Lunes, 15 de Marzo de 2010

Abejas en Nueva York

La apicultura podría volver a ser legal en la Gran Manzana

EFE ·15/03/2010 - 19:53h

Andrew Coté, de la Asociación Protectora de las Abejas de Nueva York. NYT

La apicultura podría ser legal de nuevo en Nueva York a partir de mañana, cuando las autoridades de la ciudad voten una iniciativa por la que se podría retirar a esos insectos de la lista de animales peligrosos.

El Departamento de Salud de Nueva York podría levantar la veda a los amantes de la apicultura y legalizar así la cría de abejas en la ciudad de los rascacielos, uno de los pocos lugares de Estados Unidos donde está prohibido y perseguido con la imposición de multas al considerar a las abejas un peligro para la población.
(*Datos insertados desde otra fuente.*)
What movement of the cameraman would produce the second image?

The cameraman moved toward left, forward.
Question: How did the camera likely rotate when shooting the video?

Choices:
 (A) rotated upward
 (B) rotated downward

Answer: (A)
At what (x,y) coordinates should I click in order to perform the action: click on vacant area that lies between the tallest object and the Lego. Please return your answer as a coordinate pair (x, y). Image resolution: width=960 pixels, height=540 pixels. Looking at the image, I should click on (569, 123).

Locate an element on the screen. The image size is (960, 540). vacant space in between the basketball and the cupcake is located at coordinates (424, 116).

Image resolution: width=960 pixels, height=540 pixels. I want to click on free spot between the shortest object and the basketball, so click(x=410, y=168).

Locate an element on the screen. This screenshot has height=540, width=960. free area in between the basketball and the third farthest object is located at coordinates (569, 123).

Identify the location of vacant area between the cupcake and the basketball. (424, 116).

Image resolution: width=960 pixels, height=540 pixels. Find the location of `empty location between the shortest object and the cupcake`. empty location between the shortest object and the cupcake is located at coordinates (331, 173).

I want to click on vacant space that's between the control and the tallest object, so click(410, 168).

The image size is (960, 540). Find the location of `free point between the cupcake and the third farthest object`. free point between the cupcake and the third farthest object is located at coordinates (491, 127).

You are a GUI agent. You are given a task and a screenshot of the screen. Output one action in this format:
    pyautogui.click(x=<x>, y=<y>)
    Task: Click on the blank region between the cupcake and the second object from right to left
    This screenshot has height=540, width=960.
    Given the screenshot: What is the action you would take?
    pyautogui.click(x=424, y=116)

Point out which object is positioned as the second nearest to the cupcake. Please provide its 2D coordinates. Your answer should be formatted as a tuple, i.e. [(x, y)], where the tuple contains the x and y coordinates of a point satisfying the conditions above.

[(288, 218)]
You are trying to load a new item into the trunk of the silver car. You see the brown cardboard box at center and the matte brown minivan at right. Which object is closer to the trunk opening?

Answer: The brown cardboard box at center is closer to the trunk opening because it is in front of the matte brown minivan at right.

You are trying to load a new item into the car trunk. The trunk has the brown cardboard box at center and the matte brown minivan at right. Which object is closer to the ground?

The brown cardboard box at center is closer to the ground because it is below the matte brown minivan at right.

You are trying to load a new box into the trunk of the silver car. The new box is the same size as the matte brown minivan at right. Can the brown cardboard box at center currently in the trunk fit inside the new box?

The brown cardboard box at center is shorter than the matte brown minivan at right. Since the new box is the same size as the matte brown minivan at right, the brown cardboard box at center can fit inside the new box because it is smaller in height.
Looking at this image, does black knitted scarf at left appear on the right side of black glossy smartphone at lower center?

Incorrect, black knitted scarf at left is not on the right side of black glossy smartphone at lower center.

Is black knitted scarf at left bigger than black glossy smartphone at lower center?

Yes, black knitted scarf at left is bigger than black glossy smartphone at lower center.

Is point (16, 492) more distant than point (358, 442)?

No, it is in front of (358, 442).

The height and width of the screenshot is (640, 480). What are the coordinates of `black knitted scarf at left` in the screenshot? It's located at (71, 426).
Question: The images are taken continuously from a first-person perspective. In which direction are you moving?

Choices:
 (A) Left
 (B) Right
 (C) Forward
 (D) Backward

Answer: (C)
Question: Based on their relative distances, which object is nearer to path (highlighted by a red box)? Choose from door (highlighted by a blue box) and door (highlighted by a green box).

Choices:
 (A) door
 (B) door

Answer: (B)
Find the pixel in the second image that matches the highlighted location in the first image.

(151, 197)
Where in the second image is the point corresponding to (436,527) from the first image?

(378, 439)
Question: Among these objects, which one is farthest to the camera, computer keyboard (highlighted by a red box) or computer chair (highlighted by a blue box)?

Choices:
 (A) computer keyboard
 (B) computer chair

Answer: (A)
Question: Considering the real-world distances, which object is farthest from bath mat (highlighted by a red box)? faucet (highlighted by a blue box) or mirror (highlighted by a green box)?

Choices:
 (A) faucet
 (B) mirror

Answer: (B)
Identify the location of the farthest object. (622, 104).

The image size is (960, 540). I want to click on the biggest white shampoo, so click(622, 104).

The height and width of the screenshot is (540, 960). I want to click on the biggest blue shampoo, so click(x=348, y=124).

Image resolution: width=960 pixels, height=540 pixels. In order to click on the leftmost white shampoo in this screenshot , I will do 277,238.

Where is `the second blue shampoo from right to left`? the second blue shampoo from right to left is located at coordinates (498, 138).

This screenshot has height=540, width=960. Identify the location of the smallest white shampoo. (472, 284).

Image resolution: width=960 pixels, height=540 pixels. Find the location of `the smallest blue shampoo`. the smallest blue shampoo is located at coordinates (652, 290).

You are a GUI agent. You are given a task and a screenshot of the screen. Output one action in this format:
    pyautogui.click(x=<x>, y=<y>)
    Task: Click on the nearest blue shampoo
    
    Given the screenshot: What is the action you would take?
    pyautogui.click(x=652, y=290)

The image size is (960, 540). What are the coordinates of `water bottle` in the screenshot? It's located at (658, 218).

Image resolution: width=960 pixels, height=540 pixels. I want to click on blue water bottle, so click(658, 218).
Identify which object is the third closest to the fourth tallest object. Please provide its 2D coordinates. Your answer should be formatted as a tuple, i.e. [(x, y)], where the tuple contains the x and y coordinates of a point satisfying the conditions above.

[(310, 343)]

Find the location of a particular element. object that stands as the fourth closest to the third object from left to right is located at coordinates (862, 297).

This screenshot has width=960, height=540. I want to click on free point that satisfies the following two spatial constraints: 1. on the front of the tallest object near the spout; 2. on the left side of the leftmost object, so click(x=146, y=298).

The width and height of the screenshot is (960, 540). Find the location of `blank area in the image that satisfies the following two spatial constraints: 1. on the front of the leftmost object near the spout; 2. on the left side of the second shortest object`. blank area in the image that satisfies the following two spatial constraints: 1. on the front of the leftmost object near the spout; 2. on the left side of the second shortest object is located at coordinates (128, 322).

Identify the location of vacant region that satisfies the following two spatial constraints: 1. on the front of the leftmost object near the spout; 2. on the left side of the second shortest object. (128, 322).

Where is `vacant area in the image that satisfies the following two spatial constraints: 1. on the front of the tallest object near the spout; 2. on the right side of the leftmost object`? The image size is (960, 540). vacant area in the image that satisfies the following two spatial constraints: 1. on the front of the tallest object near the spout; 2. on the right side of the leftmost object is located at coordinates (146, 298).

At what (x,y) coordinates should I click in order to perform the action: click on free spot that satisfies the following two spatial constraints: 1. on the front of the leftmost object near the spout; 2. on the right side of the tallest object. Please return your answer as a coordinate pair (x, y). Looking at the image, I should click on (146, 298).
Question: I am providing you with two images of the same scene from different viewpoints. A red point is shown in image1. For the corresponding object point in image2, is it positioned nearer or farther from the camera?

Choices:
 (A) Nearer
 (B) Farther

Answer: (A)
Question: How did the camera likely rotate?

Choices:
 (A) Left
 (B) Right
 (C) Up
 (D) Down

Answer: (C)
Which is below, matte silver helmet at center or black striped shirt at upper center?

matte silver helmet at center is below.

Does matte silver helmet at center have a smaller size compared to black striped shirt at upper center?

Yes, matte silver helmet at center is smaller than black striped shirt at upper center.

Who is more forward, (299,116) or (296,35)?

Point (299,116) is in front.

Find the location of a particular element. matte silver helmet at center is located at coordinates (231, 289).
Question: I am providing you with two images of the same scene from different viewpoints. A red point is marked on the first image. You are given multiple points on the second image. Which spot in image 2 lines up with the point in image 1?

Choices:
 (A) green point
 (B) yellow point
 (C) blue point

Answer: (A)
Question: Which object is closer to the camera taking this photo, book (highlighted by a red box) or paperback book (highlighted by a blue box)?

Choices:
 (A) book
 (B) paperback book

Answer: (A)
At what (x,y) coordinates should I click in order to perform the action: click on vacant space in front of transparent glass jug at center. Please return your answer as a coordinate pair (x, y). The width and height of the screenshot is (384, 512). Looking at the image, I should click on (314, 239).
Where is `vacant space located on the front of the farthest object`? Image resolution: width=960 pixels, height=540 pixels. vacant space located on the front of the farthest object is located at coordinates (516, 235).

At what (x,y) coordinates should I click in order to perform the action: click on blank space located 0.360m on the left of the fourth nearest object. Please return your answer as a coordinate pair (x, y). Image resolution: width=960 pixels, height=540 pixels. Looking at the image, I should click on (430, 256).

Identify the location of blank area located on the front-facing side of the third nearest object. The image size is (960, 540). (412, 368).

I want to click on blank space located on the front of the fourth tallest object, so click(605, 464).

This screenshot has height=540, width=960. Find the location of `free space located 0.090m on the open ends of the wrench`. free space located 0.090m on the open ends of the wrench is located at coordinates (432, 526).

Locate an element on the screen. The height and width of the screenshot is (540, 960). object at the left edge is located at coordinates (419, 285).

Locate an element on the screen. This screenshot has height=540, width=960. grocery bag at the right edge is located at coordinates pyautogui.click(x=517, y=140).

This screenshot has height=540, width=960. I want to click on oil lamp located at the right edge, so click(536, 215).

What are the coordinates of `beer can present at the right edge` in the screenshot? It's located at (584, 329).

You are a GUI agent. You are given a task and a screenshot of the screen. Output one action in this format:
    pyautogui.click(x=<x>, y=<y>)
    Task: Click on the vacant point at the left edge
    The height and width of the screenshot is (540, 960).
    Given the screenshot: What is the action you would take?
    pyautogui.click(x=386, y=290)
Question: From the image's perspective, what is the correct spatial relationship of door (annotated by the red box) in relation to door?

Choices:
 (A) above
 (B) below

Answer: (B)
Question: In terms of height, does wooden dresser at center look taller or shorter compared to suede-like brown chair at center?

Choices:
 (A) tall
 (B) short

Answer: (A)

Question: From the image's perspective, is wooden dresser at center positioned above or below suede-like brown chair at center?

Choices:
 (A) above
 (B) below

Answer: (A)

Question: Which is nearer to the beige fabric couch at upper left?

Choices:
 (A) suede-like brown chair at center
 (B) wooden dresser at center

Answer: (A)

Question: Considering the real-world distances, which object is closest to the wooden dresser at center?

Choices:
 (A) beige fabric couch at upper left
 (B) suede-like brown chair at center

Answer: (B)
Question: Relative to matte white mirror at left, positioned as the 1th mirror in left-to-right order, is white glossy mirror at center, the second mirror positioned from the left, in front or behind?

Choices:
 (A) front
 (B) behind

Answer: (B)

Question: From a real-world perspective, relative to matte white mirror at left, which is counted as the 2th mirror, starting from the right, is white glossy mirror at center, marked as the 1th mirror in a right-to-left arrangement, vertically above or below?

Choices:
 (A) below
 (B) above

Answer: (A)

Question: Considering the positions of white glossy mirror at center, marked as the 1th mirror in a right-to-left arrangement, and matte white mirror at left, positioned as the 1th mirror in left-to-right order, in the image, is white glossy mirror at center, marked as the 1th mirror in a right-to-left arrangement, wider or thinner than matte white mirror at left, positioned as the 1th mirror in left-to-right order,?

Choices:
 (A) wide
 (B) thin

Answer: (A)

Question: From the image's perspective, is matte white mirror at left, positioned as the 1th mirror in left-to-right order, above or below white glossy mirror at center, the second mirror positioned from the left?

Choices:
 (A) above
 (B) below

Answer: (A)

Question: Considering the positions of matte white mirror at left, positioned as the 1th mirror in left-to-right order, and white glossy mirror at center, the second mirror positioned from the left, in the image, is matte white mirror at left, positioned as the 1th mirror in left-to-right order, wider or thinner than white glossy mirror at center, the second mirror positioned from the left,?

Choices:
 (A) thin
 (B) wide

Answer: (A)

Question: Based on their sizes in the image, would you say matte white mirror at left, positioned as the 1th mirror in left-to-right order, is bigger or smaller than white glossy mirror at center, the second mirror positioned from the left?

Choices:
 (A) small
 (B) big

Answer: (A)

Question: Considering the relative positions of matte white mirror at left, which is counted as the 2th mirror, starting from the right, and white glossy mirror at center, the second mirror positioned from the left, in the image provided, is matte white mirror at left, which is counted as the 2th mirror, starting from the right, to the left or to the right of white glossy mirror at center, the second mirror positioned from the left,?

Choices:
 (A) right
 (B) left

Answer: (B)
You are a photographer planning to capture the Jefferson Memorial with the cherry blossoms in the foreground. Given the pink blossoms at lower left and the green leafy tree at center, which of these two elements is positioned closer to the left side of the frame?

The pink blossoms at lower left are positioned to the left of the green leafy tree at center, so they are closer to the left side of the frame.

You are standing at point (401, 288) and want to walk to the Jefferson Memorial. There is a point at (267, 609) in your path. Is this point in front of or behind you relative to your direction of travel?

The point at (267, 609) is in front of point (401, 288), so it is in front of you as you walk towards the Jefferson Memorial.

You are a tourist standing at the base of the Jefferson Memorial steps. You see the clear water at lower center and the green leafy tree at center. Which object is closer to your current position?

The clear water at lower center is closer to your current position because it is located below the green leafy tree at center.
Si se modifica la legislación municipal actual, los neoyorquinos podrán criar la conocida como abeja común o melífera, la especie con mayor distribución en el mundo y considerada no agresiva, y esos preciados insectos dejarán de formar parte de una especie de "lista negra" en la que se incluyen las hienas, las tarántulas o las cobras.

Pese a la prohibición que existe en la Gran Manzana, algunos neoyorquinos llevan años desafiando la ley y han creado varios grupos a favor de la práctica de la apicultura urbana, llevada a cabo en jardines, terrazas y azoteas privadas de la ciudad, que han presionado a las autoridades para que realizaran cambios.

Esos cambios regularizarían una práctica que en la mayoría de los casos es una afición, aunque en otros se ha convertido en un negocio gracias a la miel que las abejas producen y a su capacidad para polinizar las plantas.

Los defensores de la apicultura han demostrado a las autoridades cómo son mínimos los casos graves por picaduras de estos insectos en las zonas cercanas a Nueva York y han respaldado su petición como una manera de impulsar la que definen como agricultura urbana sostenible.

Según datos municipales, las multas que se pueden aplicar a quienes crían abejas en casa van de 200 a 2.000 dólares y en 2009 se aplicaron a trece de los 59 inspecciones realizadas, mientras que en 2008, la ciudad efectuó 48 inspecciones y multó a siete personas.